Work to be completed: Reproduce every line of the listing below word for word, with nothing left out or changed.

Records from a data source
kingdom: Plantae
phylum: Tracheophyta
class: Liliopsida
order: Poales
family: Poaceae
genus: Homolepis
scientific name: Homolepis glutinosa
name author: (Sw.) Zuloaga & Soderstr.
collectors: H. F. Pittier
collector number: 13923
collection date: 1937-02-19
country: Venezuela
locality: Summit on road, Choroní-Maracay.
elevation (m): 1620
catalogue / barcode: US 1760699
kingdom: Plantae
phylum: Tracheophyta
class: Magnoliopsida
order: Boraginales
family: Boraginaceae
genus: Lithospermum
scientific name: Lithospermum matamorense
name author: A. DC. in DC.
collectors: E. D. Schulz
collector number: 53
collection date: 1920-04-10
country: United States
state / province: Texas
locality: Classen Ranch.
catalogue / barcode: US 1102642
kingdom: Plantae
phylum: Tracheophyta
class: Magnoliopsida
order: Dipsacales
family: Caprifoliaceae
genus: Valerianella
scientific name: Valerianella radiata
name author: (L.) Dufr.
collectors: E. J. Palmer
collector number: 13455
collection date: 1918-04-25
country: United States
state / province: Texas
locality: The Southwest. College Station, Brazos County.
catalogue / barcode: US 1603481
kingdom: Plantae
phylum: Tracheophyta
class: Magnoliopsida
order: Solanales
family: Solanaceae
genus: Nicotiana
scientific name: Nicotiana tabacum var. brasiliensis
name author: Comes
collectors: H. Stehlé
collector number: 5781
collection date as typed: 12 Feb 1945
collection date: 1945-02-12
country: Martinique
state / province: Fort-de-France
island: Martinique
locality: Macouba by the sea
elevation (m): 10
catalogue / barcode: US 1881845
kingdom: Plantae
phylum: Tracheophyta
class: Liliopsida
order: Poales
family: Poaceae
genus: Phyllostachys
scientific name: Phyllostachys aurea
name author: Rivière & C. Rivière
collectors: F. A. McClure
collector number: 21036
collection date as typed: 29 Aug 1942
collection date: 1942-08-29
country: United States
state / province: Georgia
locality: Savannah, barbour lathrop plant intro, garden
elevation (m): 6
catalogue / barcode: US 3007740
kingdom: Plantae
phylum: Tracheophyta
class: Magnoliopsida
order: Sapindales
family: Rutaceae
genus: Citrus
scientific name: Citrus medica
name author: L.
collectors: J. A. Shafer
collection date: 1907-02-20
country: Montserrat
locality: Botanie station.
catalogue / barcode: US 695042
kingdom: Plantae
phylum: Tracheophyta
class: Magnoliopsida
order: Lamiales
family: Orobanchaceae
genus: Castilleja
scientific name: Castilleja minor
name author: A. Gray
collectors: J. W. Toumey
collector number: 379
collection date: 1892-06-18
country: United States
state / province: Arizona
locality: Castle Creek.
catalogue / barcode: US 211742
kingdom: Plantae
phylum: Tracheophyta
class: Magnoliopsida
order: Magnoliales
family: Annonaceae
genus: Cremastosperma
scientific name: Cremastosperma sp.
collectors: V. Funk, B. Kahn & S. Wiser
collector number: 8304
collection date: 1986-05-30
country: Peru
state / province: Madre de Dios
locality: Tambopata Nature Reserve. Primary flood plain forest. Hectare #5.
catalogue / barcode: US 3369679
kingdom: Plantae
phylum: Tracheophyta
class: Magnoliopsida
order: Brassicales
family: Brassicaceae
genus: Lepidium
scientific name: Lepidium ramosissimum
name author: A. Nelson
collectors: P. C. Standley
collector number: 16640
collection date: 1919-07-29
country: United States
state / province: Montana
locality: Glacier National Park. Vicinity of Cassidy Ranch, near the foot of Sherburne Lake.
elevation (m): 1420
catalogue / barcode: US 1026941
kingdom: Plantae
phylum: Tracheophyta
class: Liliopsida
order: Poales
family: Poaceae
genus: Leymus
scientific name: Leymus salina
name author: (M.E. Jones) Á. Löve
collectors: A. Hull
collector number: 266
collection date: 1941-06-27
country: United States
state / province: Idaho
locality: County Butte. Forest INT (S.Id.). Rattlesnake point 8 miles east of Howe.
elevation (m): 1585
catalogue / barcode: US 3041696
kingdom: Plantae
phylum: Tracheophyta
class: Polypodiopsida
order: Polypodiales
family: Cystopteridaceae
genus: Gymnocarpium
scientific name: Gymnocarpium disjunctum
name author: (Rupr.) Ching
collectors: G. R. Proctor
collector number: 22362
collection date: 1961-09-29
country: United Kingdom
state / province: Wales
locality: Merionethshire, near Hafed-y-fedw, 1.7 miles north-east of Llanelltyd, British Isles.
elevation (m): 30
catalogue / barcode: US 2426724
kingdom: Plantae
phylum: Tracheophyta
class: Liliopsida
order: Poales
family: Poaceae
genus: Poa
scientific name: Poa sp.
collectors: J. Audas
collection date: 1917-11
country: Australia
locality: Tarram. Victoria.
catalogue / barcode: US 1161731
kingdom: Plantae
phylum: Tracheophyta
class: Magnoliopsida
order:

Full response:
kingdom: Plantae
phylum: Tracheophyta
class: Liliopsida
order: Poales
family: Poaceae
genus: Homolepis
scientific name: Homolepis glutinosa
name author: (Sw.) Zuloaga & Soderstr.
collectors: H. F. Pittier
collector number: 13923
collection date: 1937-02-19
country: Venezuela
locality: Summit on road, Choroní-Maracay.
elevation (m): 1620
catalogue / barcode: US 1760699
kingdom: Plantae
phylum: Tracheophyta
class: Magnoliopsida
order: Boraginales
family: Boraginaceae
genus: Lithospermum
scientific name: Lithospermum matamorense
name author: A. DC. in DC.
collectors: E. D. Schulz
collector number: 53
collection date: 1920-04-10
country: United States
state / province: Texas
locality: Classen Ranch.
catalogue / barcode: US 1102642
kingdom: Plantae
phylum: Tracheophyta
class: Magnoliopsida
order: Dipsacales
family: Caprifoliaceae
genus: Valerianella
scientific name: Valerianella radiata
name author: (L.) Dufr.
collectors: E. J. Palmer
collector number: 13455
collection date: 1918-04-25
country: United States
state / province: Texas
locality: The Southwest. College Station, Brazos County.
catalogue / barcode: US 1603481
kingdom: Plantae
phylum: Tracheophyta
class: Magnoliopsida
order: Solanales
family: Solanaceae
genus: Nicotiana
scientific name: Nicotiana tabacum var. brasiliensis
name author: Comes
collectors: H. Stehlé
collector number: 5781
collection date as typed: 12 Feb 1945
collection date: 1945-02-12
country: Martinique
state / province: Fort-de-France
island: Martinique
locality: Macouba by the sea
elevation (m): 10
catalogue / barcode: US 1881845
kingdom: Plantae
phylum: Tracheophyta
class: Liliopsida
order: Poales
family: Poaceae
genus: Phyllostachys
scientific name: Phyllostachys aurea
name author: Rivière & C. Rivière
collectors: F. A. McClure
collector number: 21036
collection date as typed: 29 Aug 1942
collection date: 1942-08-29
country: United States
state / province: Georgia
locality: Savannah, barbour lathrop plant intro, garden
elevation (m): 6
catalogue / barcode: US 3007740
kingdom: Plantae
phylum: Tracheophyta
class: Magnoliopsida
order: Sapindales
family: Rutaceae
genus: Citrus
scientific name: Citrus medica
name author: L.
collectors: J. A. Shafer
collection date: 1907-02-20
country: Montserrat
locality: Botanie station.
catalogue / barcode: US 695042
kingdom: Plantae
phylum: Tracheophyta
class: Magnoliopsida
order: Lamiales
family: Orobanchaceae
genus: Castilleja
scientific name: Castilleja minor
name author: A. Gray
collectors: J. W. Toumey
collector number: 379
collection date: 1892-06-18
country: United States
state / province: Arizona
locality: Castle Creek.
catalogue / barcode: US 211742
kingdom: Plantae
phylum: Tracheophyta
class: Magnoliopsida
order: Magnoliales
family: Annonaceae
genus: Cremastosperma
scientific name: Cremastosperma sp.
collectors: V. Funk, B. Kahn & S. Wiser
collector number: 8304
collection date: 1986-05-30
country: Peru
state / province: Madre de Dios
locality: Tambopata Nature Reserve. Primary flood plain forest. Hectare #5.
catalogue / barcode: US 3369679
kingdom: Plantae
phylum: Tracheophyta
class: Magnoliopsida
order: Brassicales
family: Brassicaceae
genus: Lepidium
scientific name: Lepidium ramosissimum
name author: A. Nelson
collectors: P. C. Standley
collector number: 16640
collection date: 1919-07-29
country: United States
state / province: Montana
locality: Glacier National Park. Vicinity of Cassidy Ranch, near the foot of Sherburne Lake.
elevation (m): 1420
catalogue / barcode: US 1026941
kingdom: Plantae
phylum: Tracheophyta
class: Liliopsida
order: Poales
family: Poaceae
genus: Leymus
scientific name: Leymus salina
name author: (M.E. Jones) Á. Löve
collectors: A. Hull
collector number: 266
collection date: 1941-06-27
country: United States
state / province: Idaho
locality: County Butte. Forest INT (S.Id.). Rattlesnake point 8 miles east of Howe.
elevation (m): 1585
catalogue / barcode: US 3041696
kingdom: Plantae
phylum: Tracheophyta
class: Polypodiopsida
order: Polypodiales
family: Cystopteridaceae
genus: Gymnocarpium
scientific name: Gymnocarpium disjunctum
name author: (Rupr.) Ching
collectors: G. R. Proctor
collector number: 22362
collection date: 1961-09-29
country: United Kingdom
state / province: Wales
locality: Merionethshire, near Hafed-y-fedw, 1.7 miles north-east of Llanelltyd, British Isles.
elevation (m): 30
catalogue / barcode: US 2426724
kingdom: Plantae
phylum: Tracheophyta
class: Liliopsida
order: Poales
family: Poaceae
genus: Poa
scientific name: Poa sp.
collectors: J. Audas
collection date: 1917-11
country: Australia
locality: Tarram. Victoria.
catalogue / barcode: US 1161731
kingdom: Plantae
phylum: Tracheophyta
class: Magnoliopsida
order:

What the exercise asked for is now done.